The gap between high-tech companies and Wall Street still traces back to 2021 and its aftermath. Most companies that went public last year did so at valuations below those of their final private funding rounds.
This was also true for Israeli companies eToro and Navan, but even those valuation resets appear insufficient. What Silicon Valley prices at double- or even triple-digit revenue multiples struggles to command more than 10-15 times revenue in the public markets.
For example, if the sale of Armis reflects a revenue multiple of more than 20, then in the public market it would be difficult to justify a valuation above $5 billion, given its reported annual revenue of roughly $340 million.

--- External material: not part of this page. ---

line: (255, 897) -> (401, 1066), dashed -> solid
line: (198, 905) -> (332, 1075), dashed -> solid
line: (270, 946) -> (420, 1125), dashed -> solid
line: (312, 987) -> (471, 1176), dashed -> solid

So even if entrepreneurs still imagine themselves ringing the opening bell and posing with the Wall Street bull, from the perspective of the funds that backed them, an acquisition delivers a faster and far more attractive return. In some cases, it is even preferable to lead another private funding round than to record a valuation markdown on the books, something that often becomes unavoidable after an IPO.
Entrepreneurs are also watching peers who have gone public and are now forced to sweat through quarterly earnings reports, only to be punished by investors. All Israeli companies that listed this year reported respectable operating performance post-IPO, with continued growth, but that proved insufficient.
Public market investors, who have always been quicker to punish than private ones, have become even less patient. This is partly due to the declining average age of traders, as more young investors enter the market through apps like Robinhood and eToro, and partly due to heightened anxiety around the AI revolution.
This also explains the apparent contradiction between soaring headline indices and the chill in the IPO market. Much of the S&P 500’s gains are concentrated in a small group of mega-cap companies driving the AI boom. The market largely ignores everything else, particularly small and mid-sized firms, which make up the bulk of new IPOs.
The only IPOs in 2025 to deliver strong post-listing returns were CoreWeave, a close Nvidia partner with clear exposure to AI infrastructure, and the crypto firm Circle.
Another technical factor compounds the issue: the increasing age of companies coming to market. In the past, the average age of a company at IPO was around 11 years. Today, it is closer to 15. This reflects both the relative ease of raising private capital and investors’ expectations for far higher revenue levels than in the past.
Today, a company with less than $350-400 million in annual revenue simply cannot go public. The extended wait also creates selling pressure once the standard six-month lock-up period expires, as early investors and employees look to cash out, flooding the market with shares.
Will anything change in 2026? Breaking the 2025 drought could generate positive momentum, but weak post-IPO performance continues to deter companies on the fence. For many, it is better to remain a promising private unicorn than to become a publicly traded, but bruised, technology company.
A true game changer would likely require a continuation of the AI rally, essentially another inflation of the bubble everyone is already debating. The success of planned mega-IPOs, led by AI company Anthropic at a rumored $300 billion valuation and Elon Musk’s SpaceX, which aims to make history with an IPO valued at $1.5 trillion, could reignite enthusiasm.
Until then, investment banks will continue earning most of their fees from mergers and acquisitions, not from IPOs.